Everything you wanted to know about bug sex (but didn't bother to ask) is explained in a new book by insect expert Marlene Zuk. Sex on Six Legs: Lessons on Life, Love and Language from the Insect World, describes a world of small — but surprisingly sophisticated — insect behavior.
Insects are not mindless robots; they can learn just like other animals, says Zuk, a biologist at University of California, Riverside. "An ant who finds a food source will come back to recruit others to go to the same food source," she tells Fresh Air's Dave Davies. The ant that knows where to go will show the others what to do. "It looks like a parent teaching a child how to ride a bicycle. ... They steer the other individual and will actually wait for them to catch up and make sure they're going in the right direction."
The book answers all sorts of questions about insect behavior, including how wasps recognize each other, why some crickets remain silent and how bees debate. The book also details how insects reproduce — in every imaginable way.
Insect Mating
For example, the damsel fly engages in a practice called sperm competition, in which male damsel flies use all sorts of tricks to get females to use their sperm — and not the sperm of another male damsel fly — to fertilize their eggs.
"Damsel flies have a type of scoop on their penis, which they can use to drag out the sperm from a previous male and replace it with their own," Zuk explains. "It means that if [one male] is able to displace the sperm of another male, then the genes for being able to displace the genes of another male are going to be the ones that fertilize the female. ... So her offspring are going to be able to displace sperm."
Some male insects also give females what's called a spermatophylax to increase their chances of mating.
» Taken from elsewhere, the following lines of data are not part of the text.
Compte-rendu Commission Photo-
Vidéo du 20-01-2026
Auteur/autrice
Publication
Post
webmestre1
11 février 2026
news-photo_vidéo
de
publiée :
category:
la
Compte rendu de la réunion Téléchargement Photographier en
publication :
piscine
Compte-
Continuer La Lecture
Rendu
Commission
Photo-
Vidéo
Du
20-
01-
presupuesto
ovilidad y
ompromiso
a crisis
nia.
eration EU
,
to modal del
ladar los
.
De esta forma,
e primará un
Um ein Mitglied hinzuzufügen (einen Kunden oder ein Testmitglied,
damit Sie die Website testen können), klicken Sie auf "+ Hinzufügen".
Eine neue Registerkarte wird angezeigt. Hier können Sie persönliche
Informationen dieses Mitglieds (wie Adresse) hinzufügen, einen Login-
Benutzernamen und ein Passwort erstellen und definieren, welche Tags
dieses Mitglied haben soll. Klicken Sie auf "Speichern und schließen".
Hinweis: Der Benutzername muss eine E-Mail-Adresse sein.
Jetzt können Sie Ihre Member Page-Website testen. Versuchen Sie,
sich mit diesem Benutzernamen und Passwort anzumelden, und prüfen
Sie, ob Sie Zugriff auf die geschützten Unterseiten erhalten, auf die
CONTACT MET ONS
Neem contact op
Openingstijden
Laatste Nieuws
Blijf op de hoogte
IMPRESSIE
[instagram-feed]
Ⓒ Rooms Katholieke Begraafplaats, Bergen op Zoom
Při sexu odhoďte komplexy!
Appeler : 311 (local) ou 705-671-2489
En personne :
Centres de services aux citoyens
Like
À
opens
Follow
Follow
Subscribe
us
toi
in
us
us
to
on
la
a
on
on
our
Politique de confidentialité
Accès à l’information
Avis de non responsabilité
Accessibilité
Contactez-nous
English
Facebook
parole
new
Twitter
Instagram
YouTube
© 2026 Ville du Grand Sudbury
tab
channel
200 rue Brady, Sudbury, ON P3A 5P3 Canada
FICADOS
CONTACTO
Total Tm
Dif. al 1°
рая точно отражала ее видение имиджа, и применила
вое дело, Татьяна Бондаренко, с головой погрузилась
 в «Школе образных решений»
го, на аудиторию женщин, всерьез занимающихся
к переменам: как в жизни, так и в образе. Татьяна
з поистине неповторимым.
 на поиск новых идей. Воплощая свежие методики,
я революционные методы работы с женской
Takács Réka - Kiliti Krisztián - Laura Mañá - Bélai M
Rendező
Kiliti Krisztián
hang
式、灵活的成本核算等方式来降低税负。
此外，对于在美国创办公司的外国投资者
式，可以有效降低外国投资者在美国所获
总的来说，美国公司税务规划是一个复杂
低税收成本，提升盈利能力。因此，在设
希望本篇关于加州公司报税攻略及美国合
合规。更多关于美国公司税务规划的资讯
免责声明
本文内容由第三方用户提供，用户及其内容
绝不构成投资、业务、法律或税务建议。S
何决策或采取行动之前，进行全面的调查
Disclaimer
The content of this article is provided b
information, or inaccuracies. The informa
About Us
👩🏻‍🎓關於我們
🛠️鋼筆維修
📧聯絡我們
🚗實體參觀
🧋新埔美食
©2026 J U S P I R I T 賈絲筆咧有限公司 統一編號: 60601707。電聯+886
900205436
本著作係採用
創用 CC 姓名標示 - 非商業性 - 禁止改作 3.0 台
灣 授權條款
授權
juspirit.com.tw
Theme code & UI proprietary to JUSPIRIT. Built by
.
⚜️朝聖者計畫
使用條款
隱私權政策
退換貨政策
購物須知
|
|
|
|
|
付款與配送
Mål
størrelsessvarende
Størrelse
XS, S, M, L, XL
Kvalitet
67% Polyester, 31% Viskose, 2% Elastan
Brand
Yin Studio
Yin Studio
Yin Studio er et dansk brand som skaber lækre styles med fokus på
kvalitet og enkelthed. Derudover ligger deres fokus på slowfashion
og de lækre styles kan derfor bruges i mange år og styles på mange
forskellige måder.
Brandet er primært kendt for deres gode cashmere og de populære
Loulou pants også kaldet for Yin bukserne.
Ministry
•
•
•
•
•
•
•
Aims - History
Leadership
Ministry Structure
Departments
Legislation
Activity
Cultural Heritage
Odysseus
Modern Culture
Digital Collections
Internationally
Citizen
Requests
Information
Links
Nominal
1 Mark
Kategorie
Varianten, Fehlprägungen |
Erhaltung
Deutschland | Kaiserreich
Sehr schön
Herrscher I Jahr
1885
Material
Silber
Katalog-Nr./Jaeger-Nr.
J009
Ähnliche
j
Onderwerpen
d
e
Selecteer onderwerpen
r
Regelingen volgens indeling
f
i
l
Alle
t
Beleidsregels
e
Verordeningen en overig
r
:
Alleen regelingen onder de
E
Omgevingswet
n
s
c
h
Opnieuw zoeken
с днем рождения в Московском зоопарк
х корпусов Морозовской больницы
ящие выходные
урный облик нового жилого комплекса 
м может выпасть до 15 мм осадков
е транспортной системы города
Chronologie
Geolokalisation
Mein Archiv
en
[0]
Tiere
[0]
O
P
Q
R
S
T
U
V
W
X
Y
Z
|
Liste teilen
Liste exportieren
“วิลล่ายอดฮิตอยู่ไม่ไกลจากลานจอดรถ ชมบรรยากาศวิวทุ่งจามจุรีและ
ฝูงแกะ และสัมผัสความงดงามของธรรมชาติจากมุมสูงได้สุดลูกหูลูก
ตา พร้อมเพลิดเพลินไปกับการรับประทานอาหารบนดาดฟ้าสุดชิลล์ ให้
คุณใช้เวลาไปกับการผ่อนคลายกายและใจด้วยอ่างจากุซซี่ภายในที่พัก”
A spermatophylax, which can weigh up to 30 percent of a male's body weight, is essentially like a really good snack attached to their sperm.
"It has a lot of protein in it, it's very nutritious — and the female eats it while the sperm [from the male] is draining into her body," Zuk says. "And the males have to produce this before the female will mate. If he just has the sperm, she won't mate with him. If he does have it, she will mate with him — but the bigger and more nutritious it is, the longer she'll spend eating it, and therefore more of his sperm drain into her body and fertilize her eggs."
Insect Parenting
Once those eggs are fertilized, there are plenty of cases where the males help care for them and then take care of their young. Male water bugs, for example, carry fertilized eggs around on their backs for the entire time the eggs are incubating.
"When they hatch, sometimes they take care of them a little bit more and sometimes they let them go," Zuk says. "But the moms just lay the eggs on the back of the male and swim off and never care in the world.'"
Fertilization in water bugs takes place after the female lays her eggs on a male's back, making it genetically advantageous for the father to care for his young.
"It's absolutely certain to be his," Zuk says. "[In other insects] it's never entirely certain that the father is the father of the offspring that comes out of the females."
Not all offspring are so lucky; there are some insects that eat their babies. "It's one of these things where sometimes doing something that seems drastic in the short term pays off in the long term," Zuk says. "If you have a lot of eggs and the breeding season is going on and on, and you're not able to find food for yourself, you're going to be better off by eating some of those eggs. The ones that remain will get the protection you can give them by hanging on long enough to take care of them."
Marlene Zuk is a professor at the University of California, Riverside. Her other books include Sexual Selections: What We Can and Can't Learn About Sex from Animals and Riddled with Life: Friendly Worms, Ladybug Sex, and the Parasites That Make Us Who We Are.